The Air District’s refusal to hold industry accountable and mitigate their harmful impacts has eroded our communities’ trust in the agency. Especially troubling is the Air District backtracking on commitments and ignoring its own analysis. The Air District committed to updating Rules 1173 and 1176 to protect communities from cancer-causing VOCs, in its 2016 master plan and a 2019 community plan for the Wilmington, Carson, West Long Beach neighborhoods. Those neighborhoods have the highest concentration of VOC-spewing refineries on the West Coast. Fast-forward to 2022, these rules have yet to be updated. According to Nastri, the agency is prioritizing addressing nitrogen oxide emissions rather than VOCs. This dismisses the consequences of ongoing exposure to toxic VOCs on frontline communities and communities across the region.
For generations, communities throughout Southern California have been forced to breathe some of the dirtiest air in the nation. The Community Air Protection Act—Assembly Bill 617—was adopted with the acknowledgment that our communities need real emission reductions. Yet, in the Community Emissions Reduction Plan for Wilmington, Carson, and West Long Beach, the Air District did not create strong emissions reduction requirements for polluting sources such as refineries. Instead, the Air District has committed only to monitor refinery emissions at most facilities, with little to no progress on strengthening or enforcing refinery rules.
We need the Air District to deescalate this dangerous situation and start doing its job by (1) updating outdated rules, (2) enforcing existing rules, and (3) stopping industries from receiving free passes to pollute in the form of variances. As we all know, air isn’t confined or restricted to boundaries—it flows, it travels—and so does the pollution that is emitted into the air; whether its health impacts or extreme weather events brought on by climate change, we all feel the impacts of an agency willfully neglecting its responsibilities.
The bottom line is that communities living in the South Coast Air Basin and beyond deserve clean air, and the Air District’s regulatory failures subvert this basic right. We’re all counting on the Air District to safeguard future generations by strengthening regulatory oversight and finally requiring that refineries install readily available and life-saving pollution control equipment.

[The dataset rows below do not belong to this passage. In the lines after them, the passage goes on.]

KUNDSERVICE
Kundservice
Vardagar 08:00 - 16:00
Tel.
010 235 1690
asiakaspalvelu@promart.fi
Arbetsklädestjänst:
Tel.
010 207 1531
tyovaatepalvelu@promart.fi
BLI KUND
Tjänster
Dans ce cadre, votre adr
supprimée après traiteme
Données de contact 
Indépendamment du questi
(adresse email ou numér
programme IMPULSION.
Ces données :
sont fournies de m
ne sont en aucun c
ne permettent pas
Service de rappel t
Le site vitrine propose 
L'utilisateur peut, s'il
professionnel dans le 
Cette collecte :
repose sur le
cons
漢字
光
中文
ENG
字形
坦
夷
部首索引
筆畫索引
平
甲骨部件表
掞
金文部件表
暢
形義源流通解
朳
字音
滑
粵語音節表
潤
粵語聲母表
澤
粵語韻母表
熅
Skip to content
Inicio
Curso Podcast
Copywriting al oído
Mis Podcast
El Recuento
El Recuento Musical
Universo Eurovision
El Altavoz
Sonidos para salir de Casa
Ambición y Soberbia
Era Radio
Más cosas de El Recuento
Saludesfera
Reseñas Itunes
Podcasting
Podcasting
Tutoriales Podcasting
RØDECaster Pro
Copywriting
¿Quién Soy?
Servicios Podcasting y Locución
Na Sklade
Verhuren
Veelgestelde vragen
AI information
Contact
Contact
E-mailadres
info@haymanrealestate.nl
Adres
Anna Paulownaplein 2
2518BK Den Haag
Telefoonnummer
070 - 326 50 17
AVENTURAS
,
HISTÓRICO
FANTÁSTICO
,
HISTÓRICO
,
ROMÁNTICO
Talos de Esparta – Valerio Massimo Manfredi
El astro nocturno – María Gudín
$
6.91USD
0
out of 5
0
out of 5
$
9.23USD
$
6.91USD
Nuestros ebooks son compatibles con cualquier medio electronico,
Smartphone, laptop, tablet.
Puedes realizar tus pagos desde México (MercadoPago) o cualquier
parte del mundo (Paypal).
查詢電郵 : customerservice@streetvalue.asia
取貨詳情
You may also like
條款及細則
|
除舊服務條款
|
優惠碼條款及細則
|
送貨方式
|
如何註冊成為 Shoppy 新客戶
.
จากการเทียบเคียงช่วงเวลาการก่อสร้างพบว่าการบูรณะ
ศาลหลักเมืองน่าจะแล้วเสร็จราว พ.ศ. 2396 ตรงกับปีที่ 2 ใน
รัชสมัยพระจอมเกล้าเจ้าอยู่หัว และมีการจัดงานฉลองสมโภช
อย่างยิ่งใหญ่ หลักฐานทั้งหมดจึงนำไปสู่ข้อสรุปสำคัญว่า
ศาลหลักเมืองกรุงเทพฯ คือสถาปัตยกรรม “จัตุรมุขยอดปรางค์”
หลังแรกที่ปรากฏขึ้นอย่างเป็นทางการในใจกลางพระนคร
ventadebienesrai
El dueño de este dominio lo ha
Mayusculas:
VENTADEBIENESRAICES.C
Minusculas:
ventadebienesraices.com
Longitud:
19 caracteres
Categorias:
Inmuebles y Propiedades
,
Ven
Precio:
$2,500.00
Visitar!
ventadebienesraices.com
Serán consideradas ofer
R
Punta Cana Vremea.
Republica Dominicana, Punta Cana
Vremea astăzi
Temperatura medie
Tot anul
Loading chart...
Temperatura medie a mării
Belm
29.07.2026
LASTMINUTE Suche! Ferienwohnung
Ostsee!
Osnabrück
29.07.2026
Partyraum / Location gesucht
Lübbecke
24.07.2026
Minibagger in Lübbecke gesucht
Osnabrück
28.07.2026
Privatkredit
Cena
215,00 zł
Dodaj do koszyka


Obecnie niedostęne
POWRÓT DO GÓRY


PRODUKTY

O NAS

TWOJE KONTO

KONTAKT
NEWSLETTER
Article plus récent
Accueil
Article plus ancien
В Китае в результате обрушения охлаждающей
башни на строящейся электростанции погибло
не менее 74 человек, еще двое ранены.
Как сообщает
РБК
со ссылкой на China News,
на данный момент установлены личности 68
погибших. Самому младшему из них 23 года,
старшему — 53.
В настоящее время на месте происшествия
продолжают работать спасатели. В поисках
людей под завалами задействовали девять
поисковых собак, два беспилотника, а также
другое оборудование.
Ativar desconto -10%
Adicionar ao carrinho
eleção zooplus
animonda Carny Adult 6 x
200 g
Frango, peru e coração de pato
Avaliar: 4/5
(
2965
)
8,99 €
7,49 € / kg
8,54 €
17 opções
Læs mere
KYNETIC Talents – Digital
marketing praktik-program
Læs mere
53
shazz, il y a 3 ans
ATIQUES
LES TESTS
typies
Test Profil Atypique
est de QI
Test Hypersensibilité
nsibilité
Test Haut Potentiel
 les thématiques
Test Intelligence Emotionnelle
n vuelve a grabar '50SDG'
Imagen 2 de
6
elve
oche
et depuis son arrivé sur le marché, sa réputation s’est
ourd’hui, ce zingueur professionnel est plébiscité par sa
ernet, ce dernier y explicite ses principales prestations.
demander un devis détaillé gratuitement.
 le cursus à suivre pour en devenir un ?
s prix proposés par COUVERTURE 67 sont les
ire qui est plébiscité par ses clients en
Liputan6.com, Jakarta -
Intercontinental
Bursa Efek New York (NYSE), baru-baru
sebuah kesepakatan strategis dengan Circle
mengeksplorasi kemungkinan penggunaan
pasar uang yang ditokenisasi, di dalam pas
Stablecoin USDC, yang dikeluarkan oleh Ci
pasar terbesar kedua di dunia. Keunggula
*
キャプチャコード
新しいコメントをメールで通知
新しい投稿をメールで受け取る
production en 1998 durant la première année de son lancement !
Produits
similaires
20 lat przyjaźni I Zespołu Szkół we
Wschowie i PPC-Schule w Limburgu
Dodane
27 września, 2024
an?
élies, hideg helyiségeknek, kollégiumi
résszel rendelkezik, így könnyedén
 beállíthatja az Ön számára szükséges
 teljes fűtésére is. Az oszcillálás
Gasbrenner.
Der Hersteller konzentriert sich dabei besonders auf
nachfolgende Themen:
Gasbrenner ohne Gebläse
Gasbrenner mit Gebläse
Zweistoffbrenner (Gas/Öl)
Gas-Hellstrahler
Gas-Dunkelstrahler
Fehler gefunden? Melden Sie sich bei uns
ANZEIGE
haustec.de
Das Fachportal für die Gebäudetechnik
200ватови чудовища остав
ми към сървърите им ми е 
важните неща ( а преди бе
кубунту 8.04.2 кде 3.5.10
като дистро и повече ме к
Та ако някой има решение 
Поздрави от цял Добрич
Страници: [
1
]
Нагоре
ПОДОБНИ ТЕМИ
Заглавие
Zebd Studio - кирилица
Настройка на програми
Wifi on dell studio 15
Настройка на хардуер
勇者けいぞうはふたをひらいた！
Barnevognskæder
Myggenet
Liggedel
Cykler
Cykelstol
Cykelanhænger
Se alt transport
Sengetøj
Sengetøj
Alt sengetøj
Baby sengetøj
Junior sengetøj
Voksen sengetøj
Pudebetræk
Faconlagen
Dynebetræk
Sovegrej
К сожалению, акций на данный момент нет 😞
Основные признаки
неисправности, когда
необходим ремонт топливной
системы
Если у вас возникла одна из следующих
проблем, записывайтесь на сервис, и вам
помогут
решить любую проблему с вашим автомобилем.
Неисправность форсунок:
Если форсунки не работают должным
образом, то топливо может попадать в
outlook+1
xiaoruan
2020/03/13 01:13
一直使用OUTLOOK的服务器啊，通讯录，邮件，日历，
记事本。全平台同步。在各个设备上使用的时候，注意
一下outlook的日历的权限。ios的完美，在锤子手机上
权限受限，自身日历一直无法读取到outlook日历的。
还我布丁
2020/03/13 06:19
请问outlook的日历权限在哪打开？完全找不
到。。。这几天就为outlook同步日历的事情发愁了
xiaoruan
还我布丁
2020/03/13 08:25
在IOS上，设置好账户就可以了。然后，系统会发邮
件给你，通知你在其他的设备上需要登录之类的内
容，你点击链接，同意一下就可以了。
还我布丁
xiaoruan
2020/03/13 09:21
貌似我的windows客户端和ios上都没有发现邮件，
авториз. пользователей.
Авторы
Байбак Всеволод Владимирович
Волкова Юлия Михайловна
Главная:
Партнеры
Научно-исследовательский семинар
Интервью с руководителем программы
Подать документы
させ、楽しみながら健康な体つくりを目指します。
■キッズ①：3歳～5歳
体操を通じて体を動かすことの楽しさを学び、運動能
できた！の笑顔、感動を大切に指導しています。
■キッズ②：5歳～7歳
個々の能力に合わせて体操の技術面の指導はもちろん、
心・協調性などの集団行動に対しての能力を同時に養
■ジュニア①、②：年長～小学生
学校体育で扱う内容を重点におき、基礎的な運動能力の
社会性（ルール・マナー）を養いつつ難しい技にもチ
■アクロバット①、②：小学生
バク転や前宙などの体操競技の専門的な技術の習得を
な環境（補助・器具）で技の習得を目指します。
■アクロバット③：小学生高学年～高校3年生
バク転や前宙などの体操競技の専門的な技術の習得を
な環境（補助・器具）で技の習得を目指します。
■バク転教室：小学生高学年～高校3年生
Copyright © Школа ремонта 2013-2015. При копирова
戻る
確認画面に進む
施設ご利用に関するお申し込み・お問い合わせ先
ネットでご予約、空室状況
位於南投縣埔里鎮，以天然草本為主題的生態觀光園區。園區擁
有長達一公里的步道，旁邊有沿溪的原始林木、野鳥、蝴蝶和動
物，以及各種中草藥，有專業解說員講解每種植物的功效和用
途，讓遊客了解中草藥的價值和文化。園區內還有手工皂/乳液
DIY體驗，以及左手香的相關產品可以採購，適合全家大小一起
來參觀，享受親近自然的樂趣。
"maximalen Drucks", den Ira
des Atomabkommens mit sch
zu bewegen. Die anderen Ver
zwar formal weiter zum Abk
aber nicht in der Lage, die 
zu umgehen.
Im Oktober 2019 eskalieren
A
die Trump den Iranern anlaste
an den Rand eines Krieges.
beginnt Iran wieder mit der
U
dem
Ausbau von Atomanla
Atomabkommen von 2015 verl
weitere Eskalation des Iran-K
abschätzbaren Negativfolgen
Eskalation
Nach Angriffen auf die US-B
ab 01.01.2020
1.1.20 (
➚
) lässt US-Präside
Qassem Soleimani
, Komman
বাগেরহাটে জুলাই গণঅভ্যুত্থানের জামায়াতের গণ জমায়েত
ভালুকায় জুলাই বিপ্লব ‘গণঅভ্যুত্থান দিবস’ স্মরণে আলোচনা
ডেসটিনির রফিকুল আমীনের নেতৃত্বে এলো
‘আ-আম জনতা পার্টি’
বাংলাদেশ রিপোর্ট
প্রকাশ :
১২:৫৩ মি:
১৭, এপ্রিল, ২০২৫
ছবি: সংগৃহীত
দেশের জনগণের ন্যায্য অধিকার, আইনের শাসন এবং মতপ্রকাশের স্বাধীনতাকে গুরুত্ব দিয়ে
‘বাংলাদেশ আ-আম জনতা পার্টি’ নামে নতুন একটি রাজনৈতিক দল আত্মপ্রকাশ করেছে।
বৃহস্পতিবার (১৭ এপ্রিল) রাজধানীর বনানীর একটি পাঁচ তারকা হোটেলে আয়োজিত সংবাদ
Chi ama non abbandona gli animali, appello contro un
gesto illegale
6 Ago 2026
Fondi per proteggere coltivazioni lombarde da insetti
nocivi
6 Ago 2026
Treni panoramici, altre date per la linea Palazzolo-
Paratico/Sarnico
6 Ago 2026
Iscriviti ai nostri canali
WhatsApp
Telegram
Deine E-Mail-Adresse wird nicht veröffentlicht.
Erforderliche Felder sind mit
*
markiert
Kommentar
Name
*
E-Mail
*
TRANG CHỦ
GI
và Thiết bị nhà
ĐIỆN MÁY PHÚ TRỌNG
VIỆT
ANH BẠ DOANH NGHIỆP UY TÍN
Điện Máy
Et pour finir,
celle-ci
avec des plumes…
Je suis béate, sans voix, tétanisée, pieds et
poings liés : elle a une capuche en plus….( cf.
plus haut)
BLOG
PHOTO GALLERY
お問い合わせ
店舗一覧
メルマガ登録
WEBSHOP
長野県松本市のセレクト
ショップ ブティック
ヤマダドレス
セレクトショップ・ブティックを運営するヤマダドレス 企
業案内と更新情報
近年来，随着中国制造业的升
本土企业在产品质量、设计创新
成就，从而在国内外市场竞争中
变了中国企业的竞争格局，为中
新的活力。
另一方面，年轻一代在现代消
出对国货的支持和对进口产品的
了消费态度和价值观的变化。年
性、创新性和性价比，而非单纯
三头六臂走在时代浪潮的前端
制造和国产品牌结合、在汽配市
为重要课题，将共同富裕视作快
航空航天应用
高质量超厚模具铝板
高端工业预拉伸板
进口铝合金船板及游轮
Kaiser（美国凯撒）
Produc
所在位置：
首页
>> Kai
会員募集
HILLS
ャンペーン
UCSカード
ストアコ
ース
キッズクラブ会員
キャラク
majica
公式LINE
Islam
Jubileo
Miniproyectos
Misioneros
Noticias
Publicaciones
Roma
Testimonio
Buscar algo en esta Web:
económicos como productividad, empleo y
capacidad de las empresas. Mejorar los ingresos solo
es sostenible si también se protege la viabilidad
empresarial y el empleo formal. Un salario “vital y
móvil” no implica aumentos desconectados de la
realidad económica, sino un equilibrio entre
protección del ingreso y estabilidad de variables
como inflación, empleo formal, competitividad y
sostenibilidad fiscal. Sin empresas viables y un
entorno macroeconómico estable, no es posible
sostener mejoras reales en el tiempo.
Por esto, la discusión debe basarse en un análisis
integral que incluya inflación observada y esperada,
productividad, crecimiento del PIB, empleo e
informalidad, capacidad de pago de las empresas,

Time is running out and we cannot afford to keep giving refineries a free pass to poison our air. The consequences of the Air District’s continued inaction are unconscionable. We cannot afford to sit back and watch history continue to repeat itself.
(Whitney Amaya is an organizer with East Yard Communities for Environmental Justice based in Long Beach. Alison Hahm is an associate attorney at Communities for a Better Environment based in Wilmington.)